The plugin can match Waldur users to Keycloak users either by username
(default) or by UUID. Choose with `backend_settings.keycloak_use_user_id`:

**`false` (default) — match by username**
: Plugin sends `UserRole.user_username`. Operator does
  `GET /admin/realms/<realm>/users?username=X&exact=true` and uses
  the resulting `user.id` for group membership operations. Works in
  both OIDC and self-hosted Waldur as long as Waldur usernames
  align with Keycloak usernames — the typical OIDC mapping does this
  via the `preferred_username` claim.

**`true` — match by UUID**
: Plugin sends `UserRole.user_uuid`. Operator does
  `GET /admin/realms/<realm>/users/{uuid}` (matches the Keycloak
  internal `user.id`).

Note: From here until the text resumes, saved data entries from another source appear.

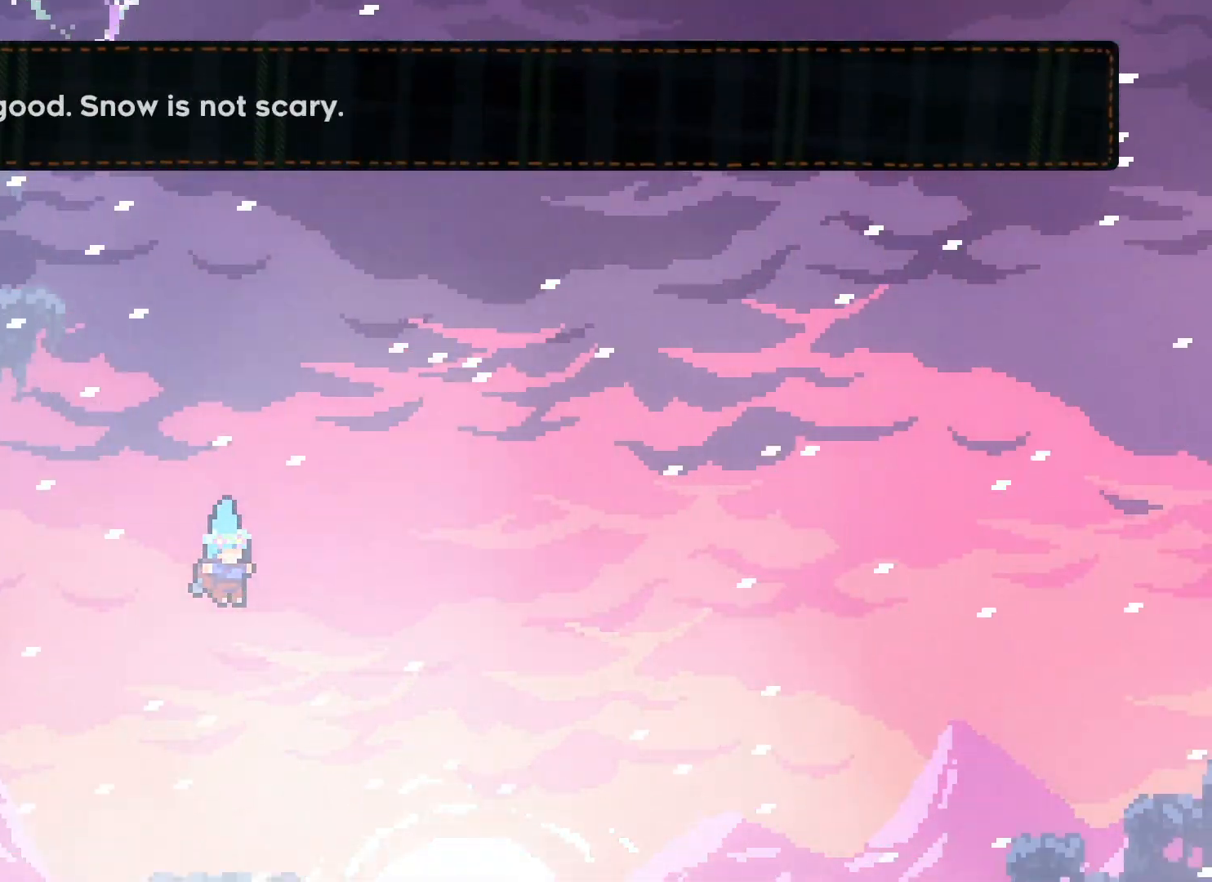
{"keys": [], "events": [[133, "left", "up"]]}
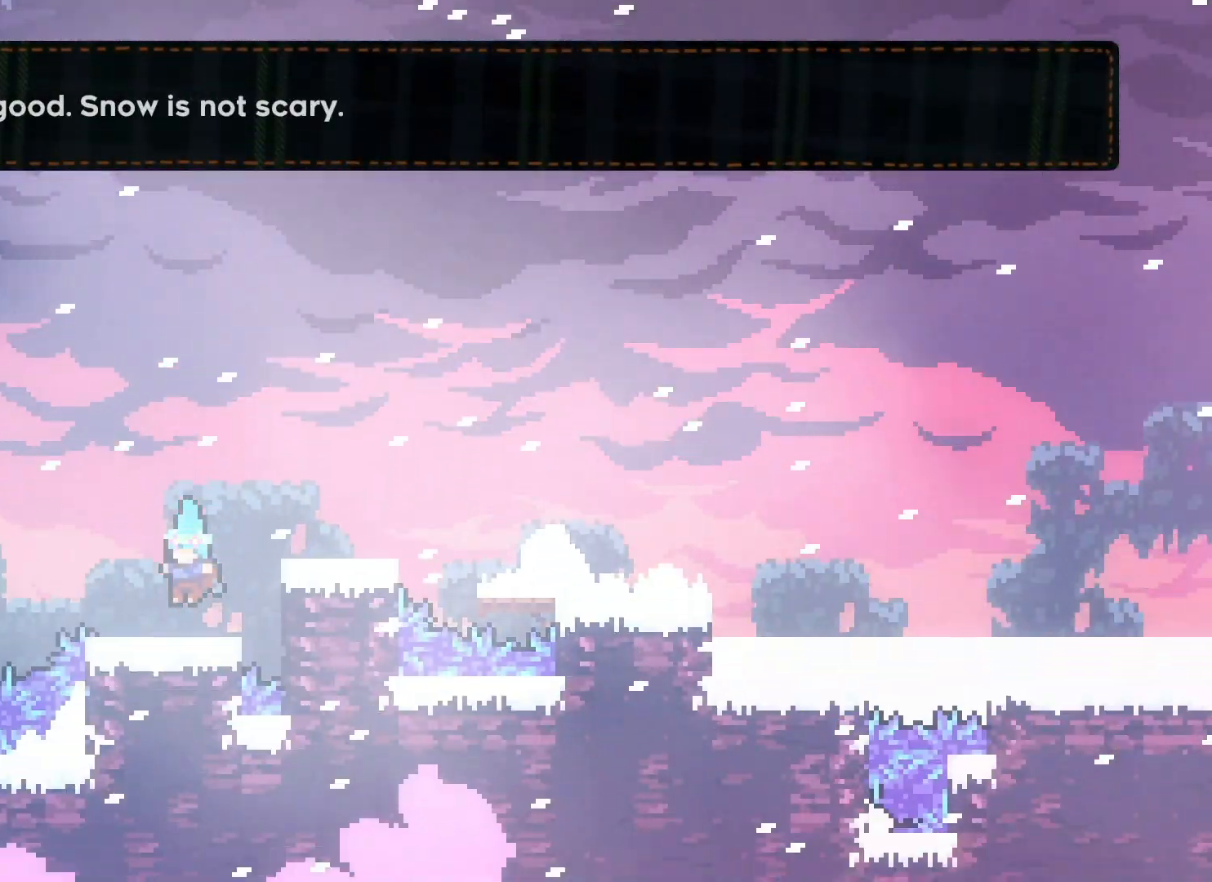
{"keys": ["left"], "events": [[417, "left", "down"]]}
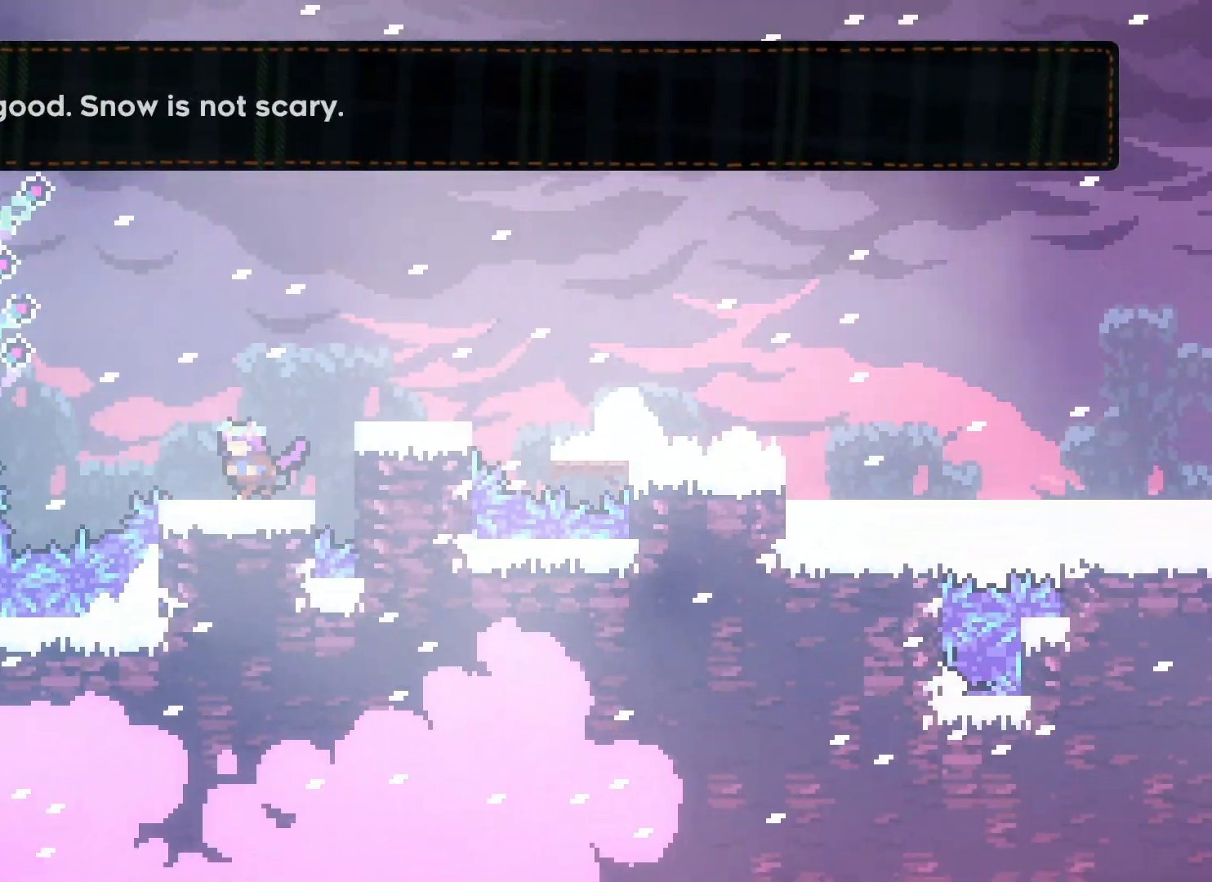
{"keys": ["jump2", "left"], "events": [[150, "jump2", "down"]]}
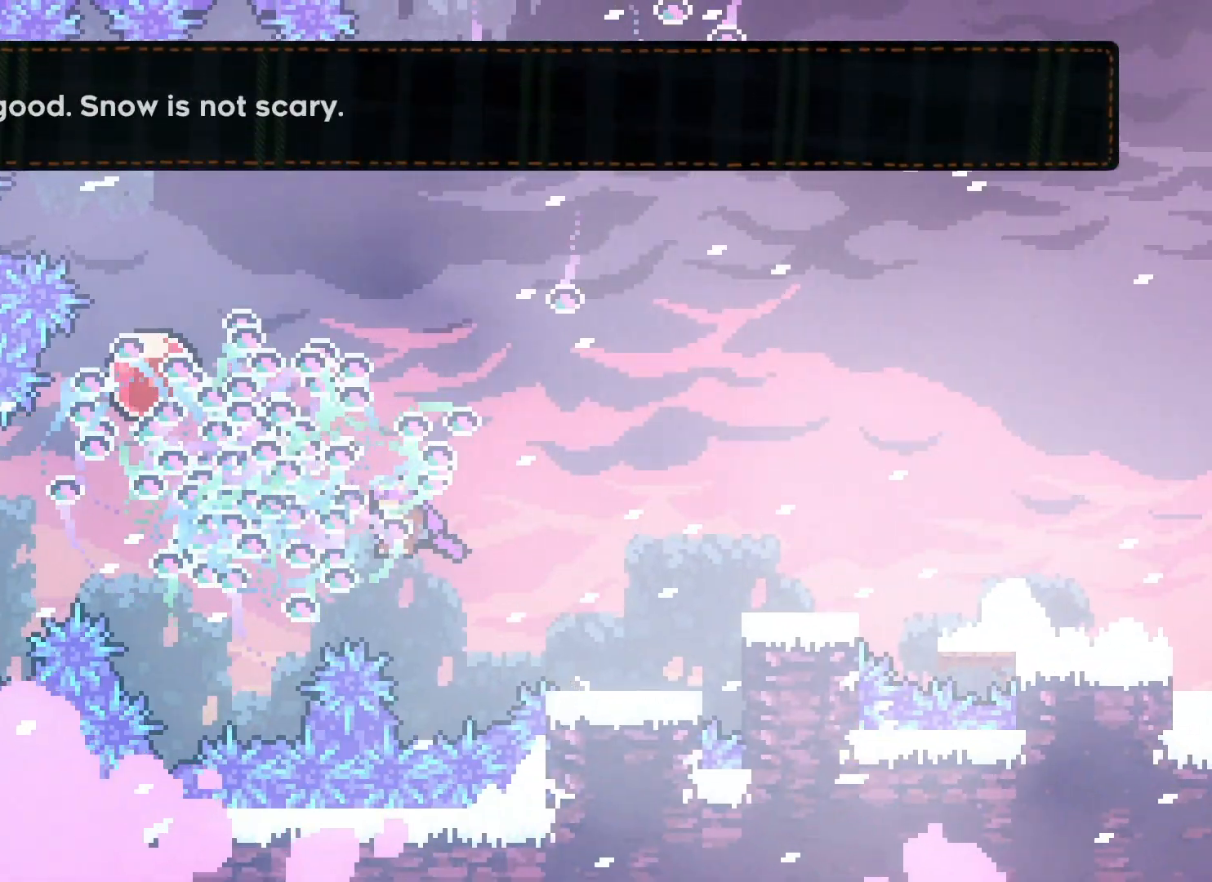
{"keys": ["dash", "right"], "events": [[50, "up", "down"], [83, "dash", "down"], [217, "dash", "up"], [383, "jump2", "up"], [433, "up", "up"], [450, "right", "down"], [467, "dash", "down"], [467, "left", "up"]]}
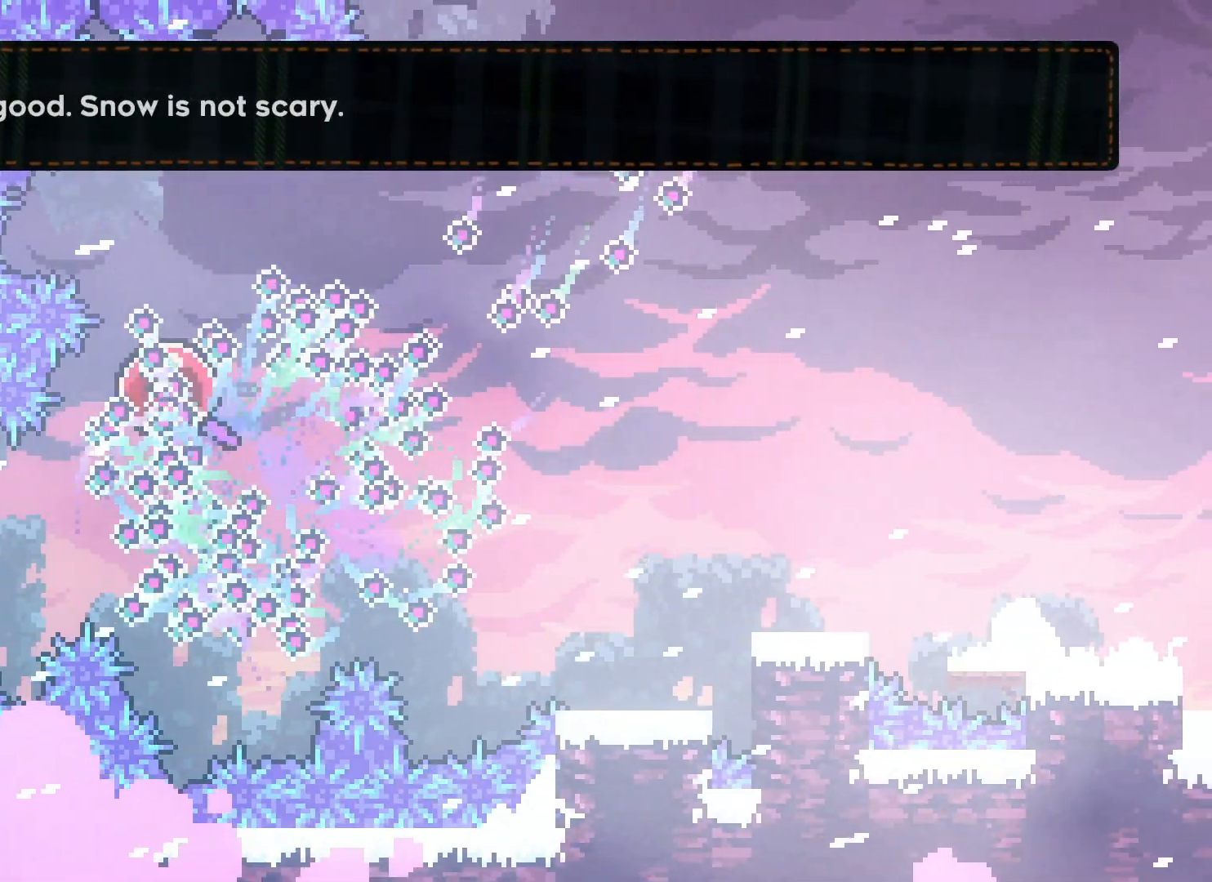
{"keys": ["right"], "events": [[67, "dash", "up"]]}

Use this only when Waldur was OIDC-provisioned
  AND its user UUIDs were seeded from the Keycloak `sub` claim, so
  that `Waldur.user.uuid == Keycloak.user.id`. The username path is
  preferred because it tolerates UUID divergence and works in more
  topologies.

**The operator never creates users.** A user that doesn't exist in
Keycloak under the chosen identifier gets logged as
`WARNING User <id> not found in Keycloak` and is skipped — the
PRTB and the group are still created and bound, the user just isn't
a member yet. They become a member on the next reconcile after the
user appears in Keycloak (e.g. their first OIDC login).

---

## Configuration reference

| Key | Type | Required | Description |
|---|---|---|---|
| `waldur_api_url` | string | yes | Mastermind API root with `/api/`. Plugin strips trailing `/api` for the SDK. |
| `waldur_api_token` | string | yes | Long-lived token from `/api/users/<uuid>/keys/`. Don't use a session token. |
| `waldur_verify_ssl` | bool | no (default `true`) | TLS verify for Waldur calls. |
| `kubeconfig_path` | string | no | Path to a kubeconfig file. Omit to use in-cluster credentials. |
| `context` | string | no | kubeconfig context to use when `kubeconfig_path` is set. |
| `namespace` | string | yes | Namespace for `ManagedRancherProject` CRs (typically `waldur-system`). |
| `parent_group_name` | string | no | Top-level KC group; var `${cluster_id}`. Default `c_${cluster_id}`. |
| `group_name_template` | string | no | Per-role child KC group; vars listed in **note A**. |
| `role_map` | dict | yes | Waldur role name → Rancher role template ID. Roles outside the map are skipped. |
| `keycloak_use_user_id` | bool | no | `false` (default) → match by username. `true` → match by UUID. See above. |

`spec.clusterId` is resolved from each Resource's `backend_id` (1:1
with a Rancher cluster) — there is no offering-level `cluster_id`
setting. An empty `backend_id` raises a clear `KeyError` rather than
silently emitting an invalid CR.

**Note A — `group_name_template` variables.** Available substitutions:

| Variable | Source | Notes |
|---|---|---|
| `${cluster_id}` | `Resource.backend_id` | Rancher cluster ID, opaque |
| `${role_name}` | UserRole.role_name | Pre-mapping (before `role_map`) |
| `${rp_uuid}` | `ResourceProject.uuid` | Full 32-char hex |
| `${rp_uuid_short}` | first 8 chars of `${rp_uuid}` | ~4B combos, collision-free; same as `cr_name` |
| `${customer_slug}` | `Resource.customer_slug` | Waldur Customer (organization) slug |
| `${project_slug}` | `Resource.project_slug` | Waldur Project slug (parent Project; RPs have no slug) |
| `${resource_slug}` | `Resource.slug` | Waldur Resource slug (1:1 with cluster) |
| `${project_name}` | `ResourceProject.name` | Human-readable; may contain spaces |

Default is `c_${cluster_id}_${rp_uuid}_${role_name}` — one Keycloak group
per (cluster × project × role), matching Rancher's per-project-PRTB
access model. The default uses `${rp_uuid}` (immutable) for stability;
override only if you have a strong reason.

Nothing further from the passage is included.